Washington (Reuters) – A federal judge on Monday barred the U.S. Department of Defense from punishing a group of Navy SEALs and other special forces members who refused COVID-19 vaccines on religious grounds.
U.S. District Judge Reed O’Connor, acting in response to a lawsuit filed on behalf of 35 special forces service members, issued a preliminary injunction blocking the Navy and Defense Department from enforcing the mandate.
Reed, who was appointed to the federal bench in Texas by President George W. Bush, said the Navy had not granted a single religious exemption to the vaccine rule.
“The Navy servicemembers in this case seek to vindicate the very freedoms they have sacrificed so much to protect. The COVID-19 pandemic provides the government no license to abrogate those freedoms,” the judge wrote in a 26-page decision.
The service members had faced a range of military discipline actions for refusing the vaccine.

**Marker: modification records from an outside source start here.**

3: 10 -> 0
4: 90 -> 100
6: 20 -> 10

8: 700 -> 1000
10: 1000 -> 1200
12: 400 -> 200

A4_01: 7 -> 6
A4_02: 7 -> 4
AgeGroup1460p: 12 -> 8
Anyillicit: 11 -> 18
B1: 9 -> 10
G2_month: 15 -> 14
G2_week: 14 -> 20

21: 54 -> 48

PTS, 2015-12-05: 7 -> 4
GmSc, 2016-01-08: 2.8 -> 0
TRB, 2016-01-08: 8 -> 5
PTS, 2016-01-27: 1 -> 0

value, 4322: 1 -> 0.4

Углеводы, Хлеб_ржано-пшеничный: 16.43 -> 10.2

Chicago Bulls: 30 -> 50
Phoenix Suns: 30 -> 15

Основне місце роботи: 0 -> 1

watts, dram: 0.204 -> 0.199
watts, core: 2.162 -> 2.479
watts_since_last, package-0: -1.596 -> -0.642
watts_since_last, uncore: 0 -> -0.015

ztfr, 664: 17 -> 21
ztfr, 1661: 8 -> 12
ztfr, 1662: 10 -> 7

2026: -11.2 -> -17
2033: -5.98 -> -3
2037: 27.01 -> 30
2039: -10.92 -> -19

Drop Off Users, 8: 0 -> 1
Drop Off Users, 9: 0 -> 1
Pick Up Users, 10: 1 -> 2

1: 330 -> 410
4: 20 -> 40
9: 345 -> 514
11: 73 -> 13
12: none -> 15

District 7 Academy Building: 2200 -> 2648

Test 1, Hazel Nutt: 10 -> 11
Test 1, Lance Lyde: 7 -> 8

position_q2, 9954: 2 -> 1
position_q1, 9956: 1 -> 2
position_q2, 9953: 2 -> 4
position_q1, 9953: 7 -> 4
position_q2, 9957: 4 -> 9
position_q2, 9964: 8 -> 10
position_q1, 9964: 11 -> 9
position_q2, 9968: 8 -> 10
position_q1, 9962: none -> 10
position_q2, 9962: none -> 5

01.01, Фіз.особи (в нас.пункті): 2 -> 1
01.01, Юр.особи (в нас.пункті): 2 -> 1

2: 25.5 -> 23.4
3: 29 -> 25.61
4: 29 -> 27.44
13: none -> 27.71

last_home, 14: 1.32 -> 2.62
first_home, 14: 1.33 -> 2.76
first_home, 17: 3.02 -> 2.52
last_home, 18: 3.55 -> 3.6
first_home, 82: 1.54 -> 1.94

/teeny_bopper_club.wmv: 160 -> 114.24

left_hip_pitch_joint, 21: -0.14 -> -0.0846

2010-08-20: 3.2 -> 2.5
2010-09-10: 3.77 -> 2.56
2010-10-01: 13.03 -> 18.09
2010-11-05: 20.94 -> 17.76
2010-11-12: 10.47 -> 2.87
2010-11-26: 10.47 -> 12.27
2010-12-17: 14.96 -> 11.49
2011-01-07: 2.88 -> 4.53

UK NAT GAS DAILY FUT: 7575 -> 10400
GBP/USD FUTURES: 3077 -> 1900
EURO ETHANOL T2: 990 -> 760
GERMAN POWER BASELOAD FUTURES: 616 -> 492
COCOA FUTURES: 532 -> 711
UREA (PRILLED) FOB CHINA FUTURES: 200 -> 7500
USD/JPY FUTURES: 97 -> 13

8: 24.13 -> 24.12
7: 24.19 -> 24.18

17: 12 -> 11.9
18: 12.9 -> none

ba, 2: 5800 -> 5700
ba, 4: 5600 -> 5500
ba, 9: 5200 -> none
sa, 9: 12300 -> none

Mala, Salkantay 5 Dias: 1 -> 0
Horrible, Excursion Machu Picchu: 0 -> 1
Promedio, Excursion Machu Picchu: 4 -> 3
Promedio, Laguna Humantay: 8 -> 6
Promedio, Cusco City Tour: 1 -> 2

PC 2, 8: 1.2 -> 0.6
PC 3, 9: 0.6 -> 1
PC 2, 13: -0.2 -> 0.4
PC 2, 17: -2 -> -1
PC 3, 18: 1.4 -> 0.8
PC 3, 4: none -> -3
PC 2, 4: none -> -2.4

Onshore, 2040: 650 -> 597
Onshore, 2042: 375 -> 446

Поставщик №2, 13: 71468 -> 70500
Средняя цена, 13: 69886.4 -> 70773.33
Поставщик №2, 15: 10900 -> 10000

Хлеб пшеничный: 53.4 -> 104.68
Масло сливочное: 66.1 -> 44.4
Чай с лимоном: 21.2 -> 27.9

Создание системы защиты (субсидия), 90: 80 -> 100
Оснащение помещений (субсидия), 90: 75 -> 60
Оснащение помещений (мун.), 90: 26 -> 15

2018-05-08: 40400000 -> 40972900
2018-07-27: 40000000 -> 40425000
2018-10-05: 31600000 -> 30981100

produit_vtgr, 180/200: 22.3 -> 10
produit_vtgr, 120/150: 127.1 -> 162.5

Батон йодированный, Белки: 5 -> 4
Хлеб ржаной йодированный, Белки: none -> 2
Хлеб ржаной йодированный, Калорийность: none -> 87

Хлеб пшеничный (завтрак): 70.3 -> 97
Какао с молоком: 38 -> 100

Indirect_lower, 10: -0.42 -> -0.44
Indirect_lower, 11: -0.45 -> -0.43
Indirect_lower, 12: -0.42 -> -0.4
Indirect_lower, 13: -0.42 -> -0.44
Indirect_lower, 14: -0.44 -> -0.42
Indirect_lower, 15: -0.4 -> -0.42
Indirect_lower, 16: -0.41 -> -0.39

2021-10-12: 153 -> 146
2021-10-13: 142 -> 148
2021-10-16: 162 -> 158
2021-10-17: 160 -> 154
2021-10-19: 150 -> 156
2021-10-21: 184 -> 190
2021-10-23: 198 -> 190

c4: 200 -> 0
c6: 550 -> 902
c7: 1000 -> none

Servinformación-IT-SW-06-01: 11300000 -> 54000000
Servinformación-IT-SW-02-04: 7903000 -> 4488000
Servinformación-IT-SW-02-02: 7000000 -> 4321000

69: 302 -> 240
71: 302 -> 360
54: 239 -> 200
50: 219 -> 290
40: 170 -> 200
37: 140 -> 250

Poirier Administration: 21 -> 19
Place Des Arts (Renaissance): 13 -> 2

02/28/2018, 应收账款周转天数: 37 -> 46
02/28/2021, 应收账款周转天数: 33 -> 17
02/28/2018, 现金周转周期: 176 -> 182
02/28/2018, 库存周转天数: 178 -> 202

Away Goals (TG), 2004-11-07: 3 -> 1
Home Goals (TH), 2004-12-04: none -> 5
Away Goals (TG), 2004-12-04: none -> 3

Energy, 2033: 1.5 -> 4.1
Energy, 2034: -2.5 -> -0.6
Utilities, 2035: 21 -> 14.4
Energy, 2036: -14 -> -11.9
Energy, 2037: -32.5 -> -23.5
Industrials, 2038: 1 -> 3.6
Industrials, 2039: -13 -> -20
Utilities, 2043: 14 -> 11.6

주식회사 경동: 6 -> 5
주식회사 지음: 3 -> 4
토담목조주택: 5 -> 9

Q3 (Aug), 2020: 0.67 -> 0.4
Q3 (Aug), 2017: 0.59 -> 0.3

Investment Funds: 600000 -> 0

First Liberty Institute, a legal organization dedicated to defending U.S. religious freedoms which represented the plaintiff service members, hailed the ruling as a victory.
“Forcing a service member to choose between their faith and serving their country is abhorrent to the Constitution and America’s values,” said Mike Berry, the institute’s general counsel, said in a written statement.
Pentagon officials could not immediately be reached for comment by Reuters on Monday evening.
The ruling marks the latest salvo in a string of legal fights over COVID-19 vaccine mandates ordered by President Joe Biden that have proven deeply controversial among conservatives.